Methods: We recorded gastroenteritis in children from 2 months to 2 years of age at six medical facilities in Saga City between January 4th and May 31st, 2014. Stools from all identified acute gastroenteritis patients were tested for rotavirus using immunochromatography. Rotavirus gastroenteritis (RVGE) cases had test-positive stool, whereas test-negative controls had gastroenteritis but no rotavirus infection; hospital controls were outpatients visiting the same facility for indications other than gastroenteritis. Vaccination status was verified by inspecting maternal and child health records, and demographic data were obtained from a questionnaire completed by the patients’ guardians or from the medical records. Unconditional logistic regression analysis was used to adjust for possible confounding factors.
Results: Sixty-four RVGE cases, 260 test-negative controls, and 589 hospital controls were enrolled. The characteristics of the two control groups, including RV vaccination history, were similar.

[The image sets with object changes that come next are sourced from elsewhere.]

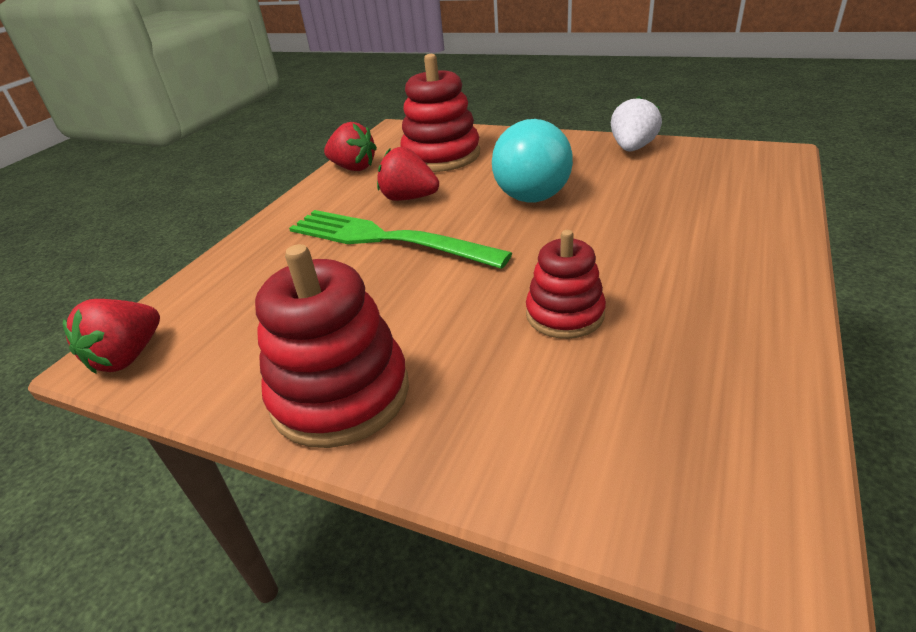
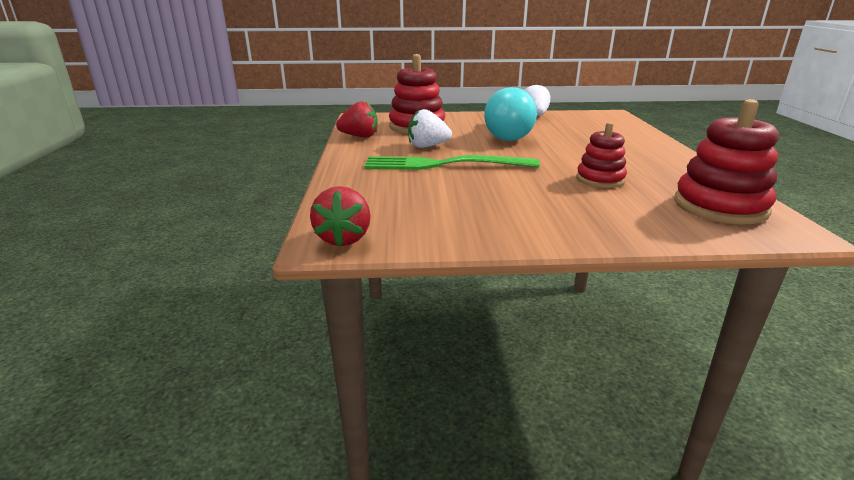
camera: 30 degrees left, 10 degrees down
red stacking toy [255,244,409,448] -> red stacking toy moved to [674,99,779,224]
red strawberry [377,147,439,201] -> white strawberry [408,109,452,148]

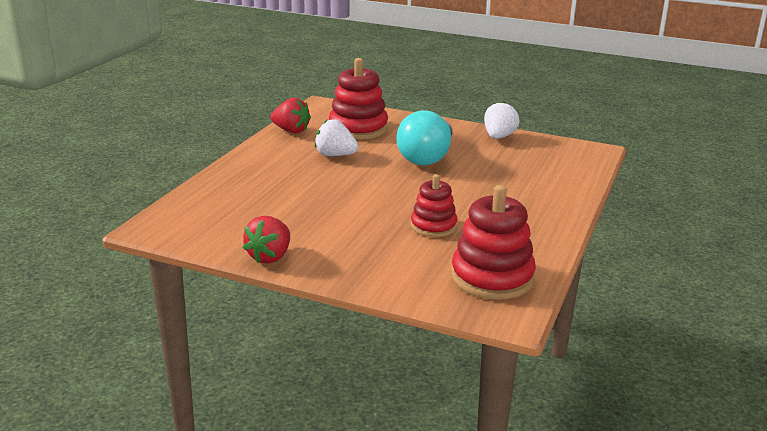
camera: 25 degrees right, 0 degrees up
red strawberry [310,186,371,247] -> red strawberry moved to [243,216,290,263]
green fork [364,155,540,170] -> none

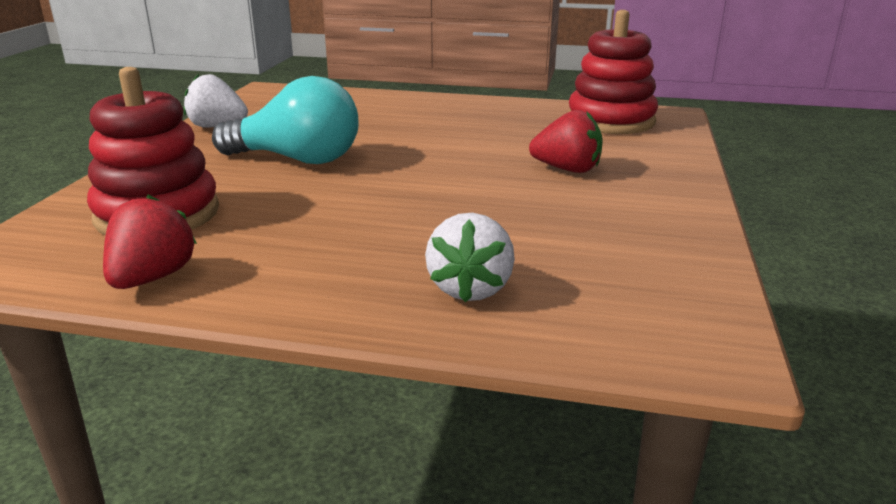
camera: 100 degrees left, 0 degrees up
red strawberry [243,216,290,263] -> red strawberry moved to [529,110,603,173]
white strawberry [315,119,359,156] -> white strawberry moved to [425,213,515,303]
red stacking toy [411,174,457,237] -> none

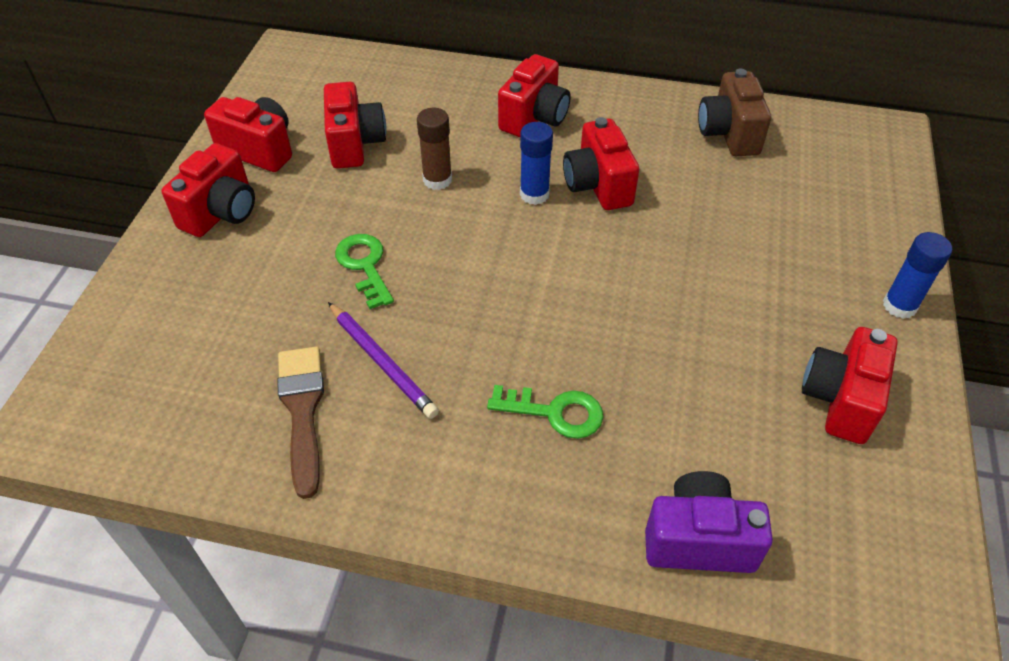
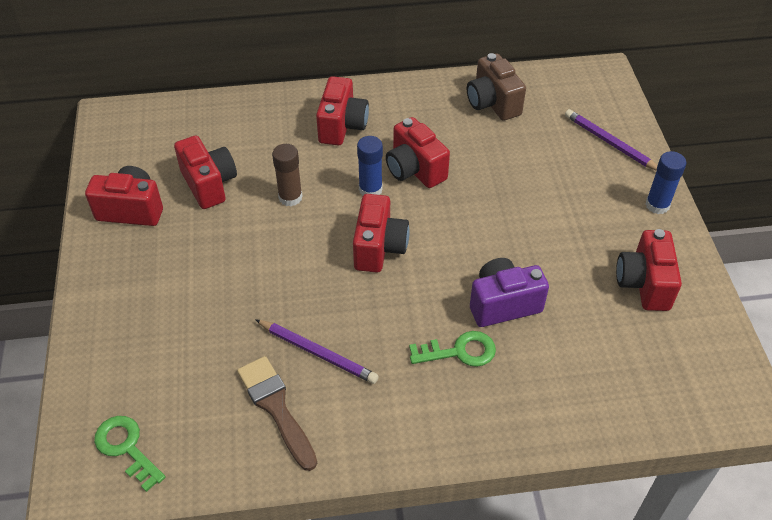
camera: 20 degrees left, 0 degrees up
red camera [161,143,255,237] -> red camera moved to [353,194,410,273]
green key [335,234,394,309] -> green key moved to [94,416,166,492]
purple camera [645,471,773,573] -> purple camera moved to [470,258,549,327]
none -> purple pencil [565,109,657,171]

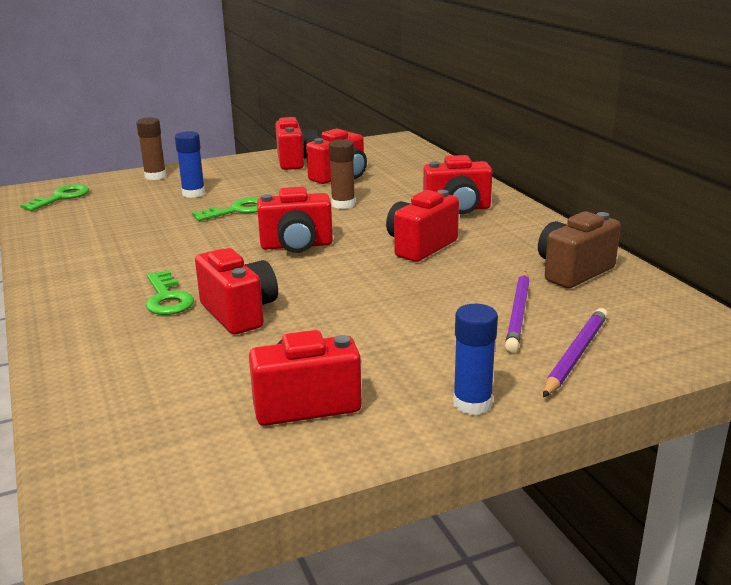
camera: 75 degrees right, 25 degrees down
brown brush [237,356,317,471] -> none
purple pencil [255,319,379,384] -> purple pencil moved to [505,271,530,352]
blue glue stick [357,136,383,196] -> blue glue stick moved to [175,131,205,198]
purple camera [470,258,549,327] -> red camera [195,248,278,335]
none -> brown glue stick [136,117,166,180]
none -> green key [192,198,258,221]

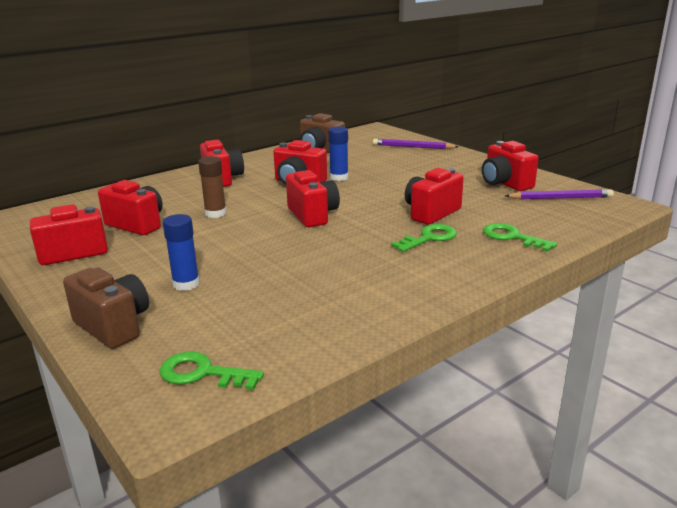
camera: 105 degrees left, 0 degrees up
brown glue stick [136,117,166,180] -> brown camera [63,267,149,349]
green key [192,198,258,221] -> green key moved to [483,223,557,252]
blue glue stick [453,304,498,415] -> blue glue stick moved to [328,127,349,181]
purple pencil [505,271,530,352] -> purple pencil moved to [505,189,614,199]

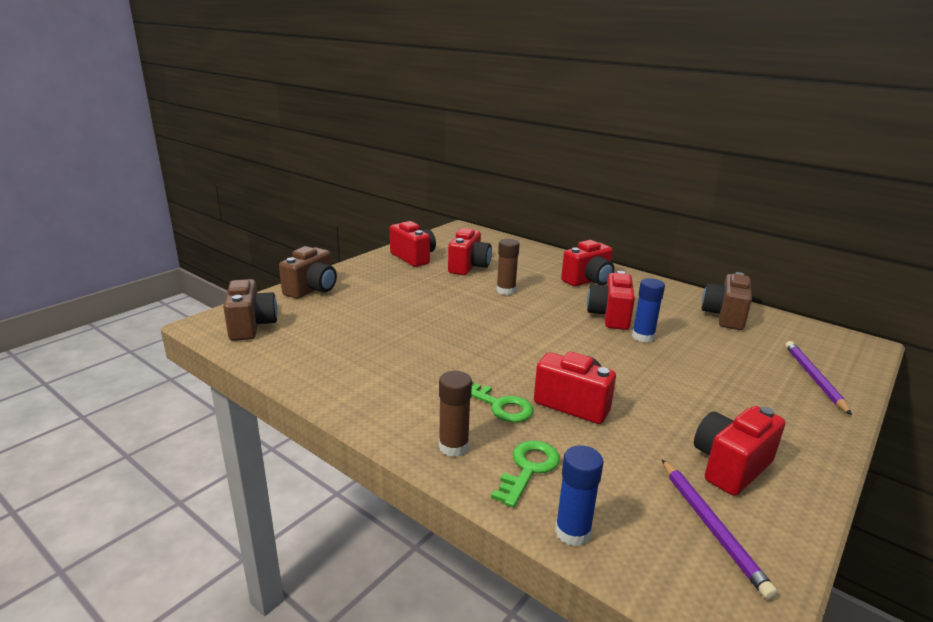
camera: 75 degrees right, 0 degrees up
green key [160,351,264,390] -> brown camera [223,279,278,341]
blue glue stick [163,214,200,291] -> blue glue stick moved to [555,445,603,546]
red camera [286,170,340,227] -> none
none -> brown glue stick [439,371,472,457]

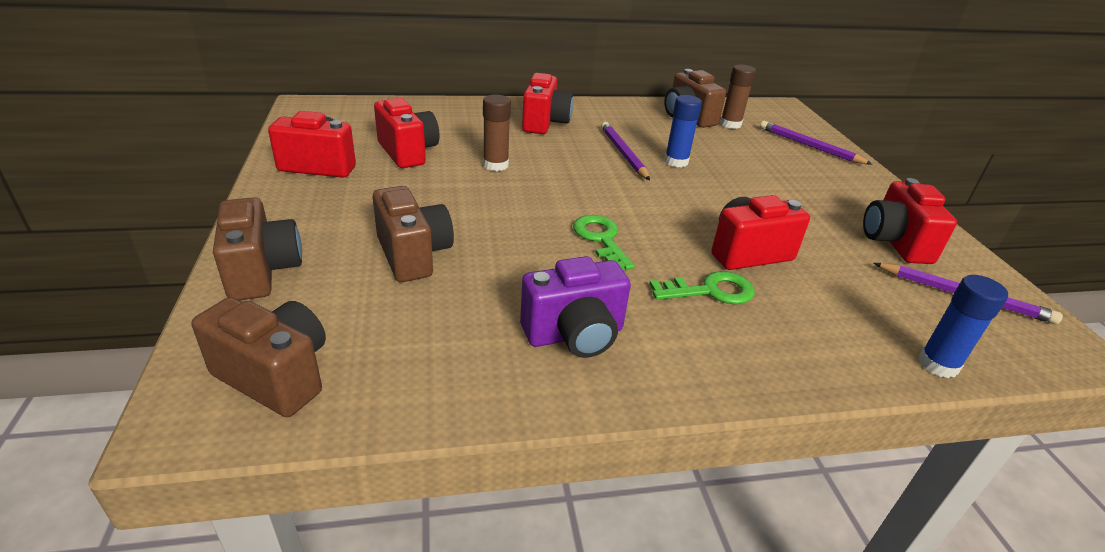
camera: 50 degrees left, 10 degrees up
brown glue stick [439,371,472,457] -> brown glue stick moved to [720,65,756,129]
green key [491,440,560,508] -> green key moved to [573,215,635,270]
red camera [587,271,635,330] -> purple pencil [601,122,650,180]
none -> brown camera [373,186,454,282]
none -> purple camera [520,256,631,358]

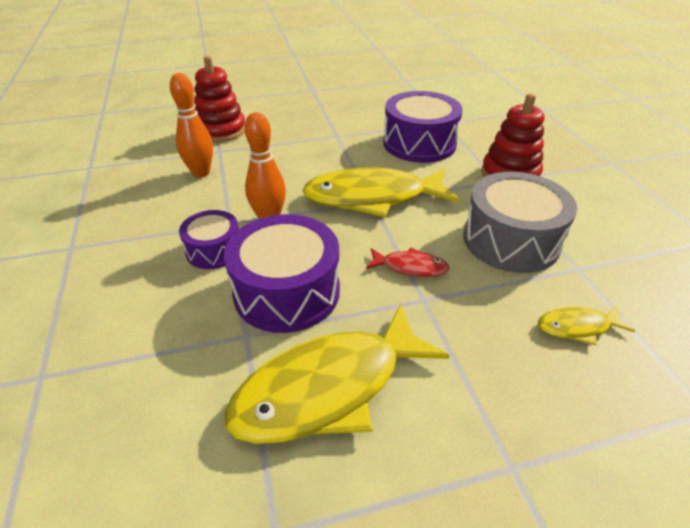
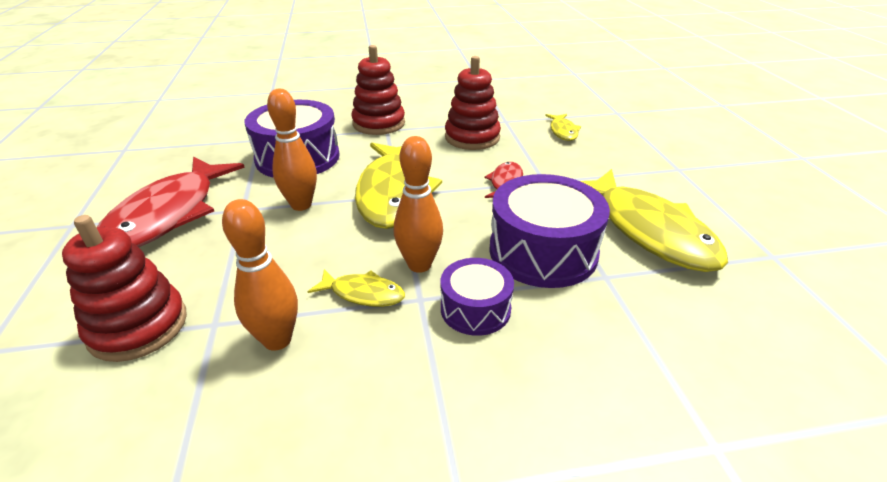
camera: 85 degrees left, 5 degrees down
grey drum [463,172,577,273] -> red stacking toy [445,56,501,150]
none -> red fish [97,156,245,247]
none -> orange bowling pin [267,89,317,211]
none -> yellow fish [307,269,405,307]

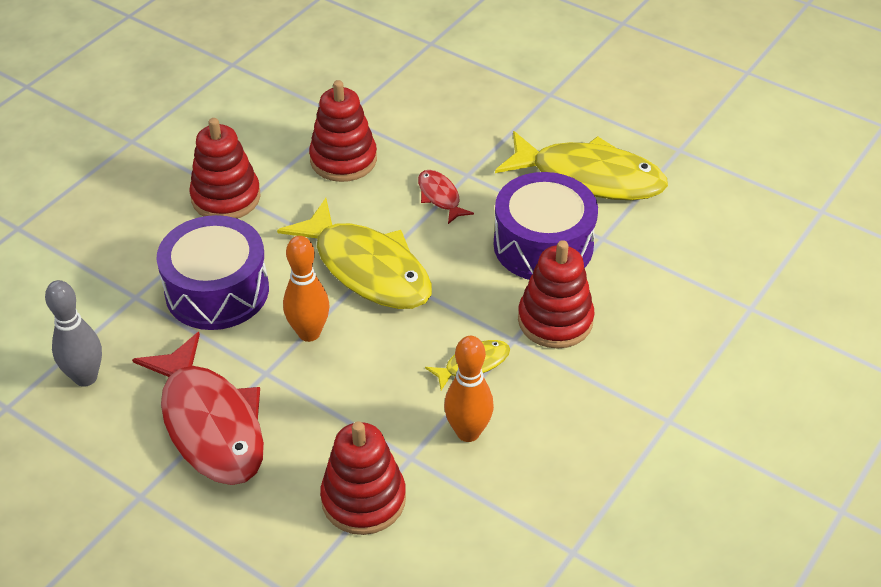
camera: 45 degrees left, 10 degrees up
orange bowling pin [394,136,443,273] -> none
purple drum [441,258,514,336] -> red stacking toy [518,240,595,349]
yellow fish [545,114,581,141] -> none
none -> grey bowling pin [45,280,102,387]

The RVGE cases were more likely to have used daycare services than children from either of the two control groups. The VE against RVGE estimated using hospital controls was 86.6% (95% confidence interval [CI], 55.9–96.0%), very similar to the VE using test-negative controls (84.9% [95% CI, 49.6–95.5%]).
Conclusions: The estimated VE using test-negative controls and hospital controls is similar. Therefore, test-negative controls are considered appropriate for establishing VE.